Sérgio Porto morreu aos 45 anos de idade, em 30 de setembro de 1968. Jornalista, cronista, escritor, radialista e compositor, era mais conhecido pelo seu pseudônimo Stanislaw Ponte Preta. Pode-se dizer então que viveu por dois? Melhor dizer que trabalhou por três. Cardíaco, não resistiu ao excesso de tarefas – e também de farras, porque ninguém é de ferro – a que se impôs.
“Na imprensa, no rádio e na televisão do Brasil, a ascensão se confunde com a queda. Sucesso não seria chegar ao ponto de poder trabalhar menos e ganhar o suficiente, mas trabalhar sempre mais. Então, neste país, vitorioso seria o jornalista que tivesse mercado de trabalho, sempre. Mas mesmo assim, só chegaria ao chamado padrão de vida somando diversas atividades corrosivas”.
A afirmação acima, atribuída a Paulo Mendes Campos, consta da biografia de Sérgio Porto, “Dupla Exposição: Stanislaw Sérgio Ponte Porto Preta”, escrita por Renato Sérgio e lançada em 1998. É apropriada para a década de 1960. É tristemente atual para os dias de hoje. Fazemos os outros rirem, mas nossa vida não é uma comédia. Que estrago ele não iria fazer nos dias de hoje…
Sérgio Porto é um dos meus ídolos nacionais. O outro é Aparício Torelli, o Barão de Itararé. Eles provaram que é possível falar a verdade sem ser chato. A biografia dele, além de ser bem escrita – parece que o Renato Sérgio incorporou o outro Sérgio – traça o retrato de uma época. E vem com várias fotos, como esta de Sérgio Porto com vários livros, muitos deles de jazz, a sua paixão. E ainda traz um perfil escrito pelo próprio Lalau, como assinava quando escolhia as certinhas que figuravam nos seus programas de televisão.
Apesar de ter sido publicada há mais de 50 anos, a obra do bom e velho Lalau não é datada, Tanto assim que a Companhia das Letras acabou de tirar do forno, em um volume único de 488 páginas, os três clássicos Febeapás – Festivais de besteiras que assolam o país, lançados entre 1966 e 1968. Tirar sarro das idiotices de quem está no poder é uma arte. Em plena época das trevas é genialidade. Nos dias de hoje, então, teria farto material para trabalhar.

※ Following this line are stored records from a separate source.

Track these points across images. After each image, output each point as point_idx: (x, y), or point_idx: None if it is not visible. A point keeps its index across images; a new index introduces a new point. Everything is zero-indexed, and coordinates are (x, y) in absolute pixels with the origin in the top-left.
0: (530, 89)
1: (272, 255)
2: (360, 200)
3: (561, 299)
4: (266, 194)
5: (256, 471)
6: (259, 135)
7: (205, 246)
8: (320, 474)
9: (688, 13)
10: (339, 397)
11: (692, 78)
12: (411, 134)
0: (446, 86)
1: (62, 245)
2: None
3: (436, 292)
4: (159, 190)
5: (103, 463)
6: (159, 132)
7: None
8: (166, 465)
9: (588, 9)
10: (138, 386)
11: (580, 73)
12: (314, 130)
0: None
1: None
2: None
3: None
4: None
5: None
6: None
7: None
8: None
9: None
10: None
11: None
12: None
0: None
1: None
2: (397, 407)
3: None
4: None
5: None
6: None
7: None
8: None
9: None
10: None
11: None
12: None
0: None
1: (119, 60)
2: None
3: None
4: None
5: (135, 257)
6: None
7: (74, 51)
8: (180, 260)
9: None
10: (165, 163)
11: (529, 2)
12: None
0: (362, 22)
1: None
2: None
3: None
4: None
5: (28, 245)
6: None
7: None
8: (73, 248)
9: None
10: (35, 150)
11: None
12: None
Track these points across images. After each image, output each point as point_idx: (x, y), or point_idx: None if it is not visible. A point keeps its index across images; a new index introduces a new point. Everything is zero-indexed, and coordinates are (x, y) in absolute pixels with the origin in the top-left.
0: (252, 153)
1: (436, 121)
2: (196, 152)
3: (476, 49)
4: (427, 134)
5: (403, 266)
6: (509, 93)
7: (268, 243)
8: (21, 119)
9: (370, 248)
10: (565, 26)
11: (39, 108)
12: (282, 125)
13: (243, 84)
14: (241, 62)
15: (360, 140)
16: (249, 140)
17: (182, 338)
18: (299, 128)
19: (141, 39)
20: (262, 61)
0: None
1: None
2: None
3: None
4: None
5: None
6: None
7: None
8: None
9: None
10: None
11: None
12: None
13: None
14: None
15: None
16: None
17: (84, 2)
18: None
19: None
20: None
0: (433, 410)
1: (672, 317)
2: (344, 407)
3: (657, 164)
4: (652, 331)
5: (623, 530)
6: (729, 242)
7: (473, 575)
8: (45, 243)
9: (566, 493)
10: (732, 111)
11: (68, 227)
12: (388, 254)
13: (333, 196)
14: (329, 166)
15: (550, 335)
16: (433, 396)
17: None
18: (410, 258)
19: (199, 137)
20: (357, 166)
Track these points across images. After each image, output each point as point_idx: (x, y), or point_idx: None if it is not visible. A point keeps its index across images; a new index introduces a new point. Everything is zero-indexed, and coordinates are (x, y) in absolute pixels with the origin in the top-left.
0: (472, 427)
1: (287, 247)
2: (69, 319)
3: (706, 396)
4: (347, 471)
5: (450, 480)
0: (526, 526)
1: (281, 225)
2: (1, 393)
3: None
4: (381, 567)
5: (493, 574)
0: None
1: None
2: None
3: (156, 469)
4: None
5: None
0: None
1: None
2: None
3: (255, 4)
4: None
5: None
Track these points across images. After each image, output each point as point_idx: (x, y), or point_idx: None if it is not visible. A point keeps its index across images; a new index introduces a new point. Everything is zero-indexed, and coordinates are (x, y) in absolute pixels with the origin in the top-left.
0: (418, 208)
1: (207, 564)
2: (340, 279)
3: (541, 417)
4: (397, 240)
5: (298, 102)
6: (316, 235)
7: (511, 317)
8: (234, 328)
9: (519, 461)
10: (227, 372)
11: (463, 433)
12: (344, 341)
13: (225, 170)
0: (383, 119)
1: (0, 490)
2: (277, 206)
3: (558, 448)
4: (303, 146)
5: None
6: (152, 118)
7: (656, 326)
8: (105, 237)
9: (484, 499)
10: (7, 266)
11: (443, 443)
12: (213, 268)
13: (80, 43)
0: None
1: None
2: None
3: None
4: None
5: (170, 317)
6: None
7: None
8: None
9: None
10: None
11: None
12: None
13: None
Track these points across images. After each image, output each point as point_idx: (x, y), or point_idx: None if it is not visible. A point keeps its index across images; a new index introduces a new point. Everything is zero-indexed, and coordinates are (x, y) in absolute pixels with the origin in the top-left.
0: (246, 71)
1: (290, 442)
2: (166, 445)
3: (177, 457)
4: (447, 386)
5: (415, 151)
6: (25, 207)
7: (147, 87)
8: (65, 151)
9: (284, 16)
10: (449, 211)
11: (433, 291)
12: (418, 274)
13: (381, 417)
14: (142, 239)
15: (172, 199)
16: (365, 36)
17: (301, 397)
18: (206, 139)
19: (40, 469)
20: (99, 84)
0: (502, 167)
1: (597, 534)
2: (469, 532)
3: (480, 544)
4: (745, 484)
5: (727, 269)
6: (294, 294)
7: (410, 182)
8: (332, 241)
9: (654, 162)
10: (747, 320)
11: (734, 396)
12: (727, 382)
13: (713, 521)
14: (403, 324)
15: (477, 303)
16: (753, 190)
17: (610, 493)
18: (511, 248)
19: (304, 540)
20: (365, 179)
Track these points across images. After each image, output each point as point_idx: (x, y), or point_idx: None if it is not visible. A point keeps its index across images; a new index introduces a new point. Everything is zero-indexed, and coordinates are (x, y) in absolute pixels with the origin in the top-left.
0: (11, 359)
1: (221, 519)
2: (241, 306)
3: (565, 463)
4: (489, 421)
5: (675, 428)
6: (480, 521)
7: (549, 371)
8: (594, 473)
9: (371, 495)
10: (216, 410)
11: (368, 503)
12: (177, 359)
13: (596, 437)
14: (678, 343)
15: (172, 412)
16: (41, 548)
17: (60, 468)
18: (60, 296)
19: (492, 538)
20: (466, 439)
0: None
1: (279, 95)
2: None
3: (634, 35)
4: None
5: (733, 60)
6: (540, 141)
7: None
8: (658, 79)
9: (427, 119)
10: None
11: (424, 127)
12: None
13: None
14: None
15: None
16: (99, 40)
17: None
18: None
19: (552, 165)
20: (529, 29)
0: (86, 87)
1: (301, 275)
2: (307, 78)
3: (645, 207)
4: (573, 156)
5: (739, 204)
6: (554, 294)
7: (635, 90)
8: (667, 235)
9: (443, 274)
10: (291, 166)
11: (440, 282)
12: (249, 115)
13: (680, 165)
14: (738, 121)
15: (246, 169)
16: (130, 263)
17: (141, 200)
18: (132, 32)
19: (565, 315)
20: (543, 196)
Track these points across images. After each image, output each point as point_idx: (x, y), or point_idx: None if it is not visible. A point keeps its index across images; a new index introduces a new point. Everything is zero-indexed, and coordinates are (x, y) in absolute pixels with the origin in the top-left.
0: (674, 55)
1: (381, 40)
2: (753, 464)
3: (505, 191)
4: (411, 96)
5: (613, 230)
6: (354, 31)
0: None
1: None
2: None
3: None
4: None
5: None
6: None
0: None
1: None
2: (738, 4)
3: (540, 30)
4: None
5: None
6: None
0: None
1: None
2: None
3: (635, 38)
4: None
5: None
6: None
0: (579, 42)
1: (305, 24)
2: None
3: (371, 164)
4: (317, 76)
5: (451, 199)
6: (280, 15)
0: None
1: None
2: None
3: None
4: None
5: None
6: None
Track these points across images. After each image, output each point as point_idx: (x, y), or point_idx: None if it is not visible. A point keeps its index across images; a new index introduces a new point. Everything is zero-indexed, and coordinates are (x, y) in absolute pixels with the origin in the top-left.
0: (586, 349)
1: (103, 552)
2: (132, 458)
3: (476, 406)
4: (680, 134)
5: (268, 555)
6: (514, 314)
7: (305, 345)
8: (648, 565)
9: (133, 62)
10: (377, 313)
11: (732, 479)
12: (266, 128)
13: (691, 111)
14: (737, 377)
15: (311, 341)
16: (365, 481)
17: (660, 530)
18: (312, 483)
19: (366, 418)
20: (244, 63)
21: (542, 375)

Podemos dizer que Febeapá é jornalismo em estado bruto. Para fazer o livro, Sérgio Porto contou com o apoio de leitores de jornais que lhe enviavam os recortes das idiotices perpetradas pelas autoridades. Eles eram os representantes da agência de notícias Pretapress. Era o máximo de interatividade antes das redes sociais.
AUTO-RETRATO DO ARTISTA QUANDO NÃO TÃO JOVEM
ATIVIDADE PROFISSIONAL – Jornalista, radialista, televisista (o termo ainda não existe, mas a atividade dizem que sim), teatrólogo ora em recesso, humorista, publicista e bancário.
OUTRAS ATIVIDADES – Marido, pescador, colecionador de discos (só samba do bom e jazz tocado por negro, além dos clássicos) e ex-atleta, hoje cardíaco. Mania de limpar coisas tais como livros, discos, objetos de metal e cachimbos.
PRINCIPAIS MOTIVAÇÕES – Mulher.
QUALIDADES PARADOXAIS – Boêmio que adora ficar em casa, irreverente que revê o que escreve, humorista a sério.
PONTOS VULNERÁVEIS – Completa incapacidade para se deixar arrebatar por política. Jamais teve opinião formada sobre qualquer figurão da vida pública, quer nacional, quer política.
ÓDIOS INCONFESSOS – Puxa-saco, militar metido a machão, burro metido a sabido e, principalmente, racista.
PANACÉIAS CASEIRAS – Quando dói do umbigo para baixo: Elixir Paregórico. Do umbigo para cima: Aspirina.
SUPERSTIÇÕES INVENCÍVEIS – Nenhuma, a não ser em véspera de decisão de Copa do Mundo. Nessas ocasiões, comparativamente, qualquer pai-de-santo é um simples cético.
TENTAÇÕES IRRESISTÍVEIS – Passear na chuva, rir em horas impróprias, dizer ao ouvido de mulher besta que ela não é tão boa quanto pensa.
MEDOS ABSURDOS – Qualquer inseto taludinho (de barata para cima).
ORGULHO SECRETO – Faz ovo estrelado como Pelé faz gol. Aliás, é bom cozinheiro no setor mais difícil da culinária: o trivial.